Former Tasmanian Premier, Robin Gray, famously referred to the Franklin River as a “brown leech-ridden ditch”. This was rhetorical flourish on his part rather than first-hand knowledge. He was not one for deep engagement with actual wilderness.
We on the other hand can personally attest to the flourishing of leeches here in the Mersey River headwaters. Each time we venture outside the Junction Lake hut it takes only seconds to discover one, two, ten leeches either on our legs or making their way towards them. One or two even find our upper limbs and faces.
["I vant to suck your blood!" - a common leech]
Leeches are annelids, so are related to earthworms. But as worms go they’re rather specialised in that they’re sanguivores – in plain English blood-suckers. Tasmania scores well in the world of leeches, owing to our high rainfall and relatively dense vegetation cover. Leeches require moisture on their bodies to assist respiration, and vegetation cover provides both sun protection and prey.
There’s been plenty of moisture everywhere we’ve been walking, and the warmth of our blood is a constant attractant for these little suckers. The leeches getting attached to us now are the most common species in Tasmania, Philaemon pungens. They reach about 20mm in length, and can grow as fat as a child’s finger after a good feed.
Tasmanian bushwalkers sometimes tease visitors with tales of enormous, striped leeches called tiger leeches. Despite the exaggeration of the stories, tiger leeches actually exist. Individuals of the species Philaemon grandis can reach towards 60mm in length.
[Tempting the leeches, Junction Lk Hut. Photo by Libby]
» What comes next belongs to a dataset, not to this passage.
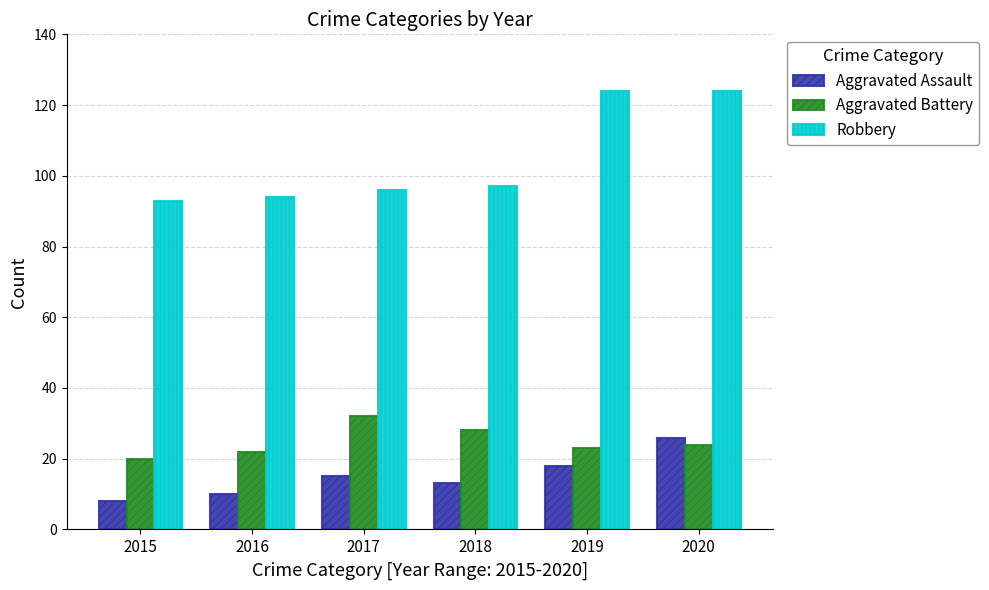

What are all the series names shown in the legend?

Aggravated Assault, Aggravated Battery, Robbery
I join the majority of humanity in not being a big fan of sanguivores. While I’m happy to grant leeches, mosquitoes and ticks their place in the ecosystem, I’d prefer that place wasn’t on my actual person. That certainly turns out to be the opinion of one of our hut companions when a large patch of blood is discovered inside their sleeping bag. A stifled squeal is followed by a hurried shimmy out of the bag.
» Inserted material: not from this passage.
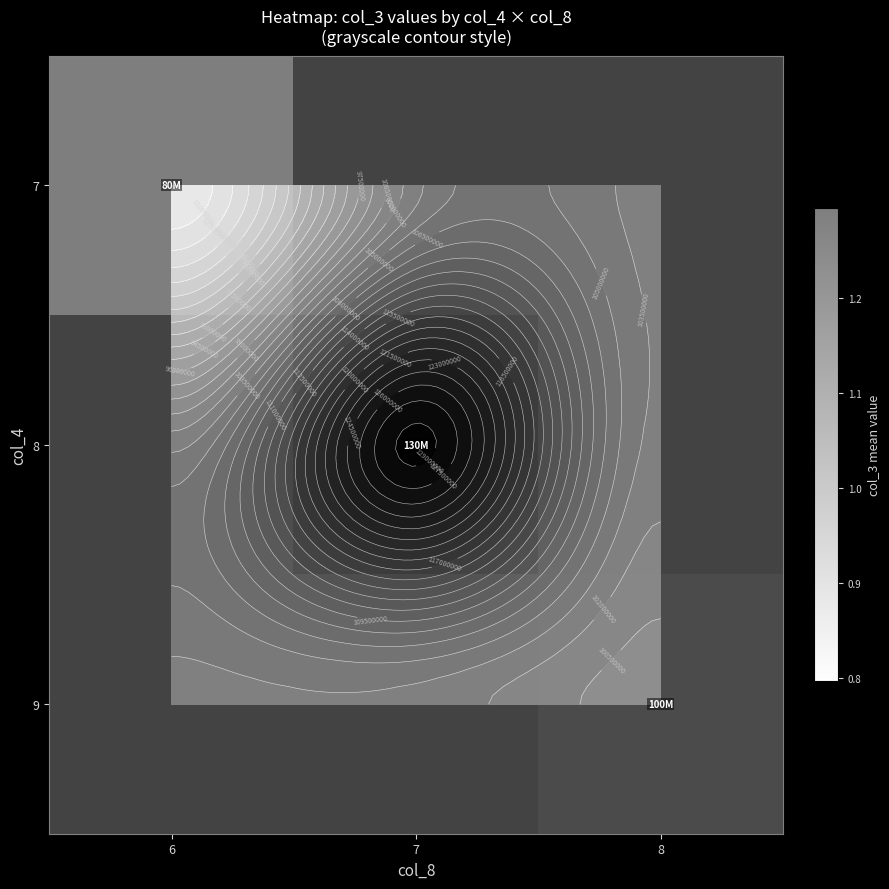

Which series has the largest total across all categories?

8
Mysteriously the culprit is never found. As we’re wondering where it might have gone, I spy some of the large cracks in the hut’s floorboards. The sated creature, I conjecture, could easily have slipped through one of these and might now be happily sleeping off its meal beneath the hut. We picture it creeping out one night in the not-too-distant future to insanguinate itself afresh on some poor unsuspecting sleeper.
Thankfully it’s now morning, so we leave the hut and its crypt-dwelling blood-suckers to the next party. It’s still raining, but we don’t have too far to walk. A couple of hours up valley should get us to Lake Meston and its hut: another Dick Reed four-bunker. Our original plan had been to walk to the far end of the long lake to camp on the shore. It’s one of the loveliest campsites in the area. But in weather like this it would be a lot less charming, and the lure of another hut is strong.
[Lake Meston Hut in its forest setting]
The hut might bear the name of the lake, but it’s high above the lake shore. And at best the lake can only be glimpsed through trees. Still, it’s dry and very welcoming by the time we get there. We’re all cold and wet, and though it’s mid-afternoon, we are soon getting into our sleeping bags.
[Views of Lake Meston 10 minutes above the hut ]
The exception is Tim, who has again volunteered to sleep in his tent. So instead of getting into a bag, he dons his jacket, sits in the hut and picks up a book. Jim is talking about having a nana-nap, but the rest of us are keen for Tim to read to us. We’re soon laughing out loud, first as Tim reads some hilarious passages from Bill Bryson’s “Neither Here Nor There”, and then as Jim breaks into snoring.
[Storytime with Tim: Lake Meston Hut]
The grey afternoon has eased gently towards a rainy evening before we clamber out of bed to make dinner. We finish it off with a wee dram of port supplied by Tim. And then it’s time for more Bill Bryson, with Jim taking up the reading duties. He’s puzzled to find the bookmark further on than he remembered. So we fill him in on the lost pages – and laugh afresh at his expense – before he continues the reading.
If it has to be a wet walk, there are worse ways to spend it than lying and laughing; reading and snoozing in a comfy, dry and (relatively) leech free wooden hut.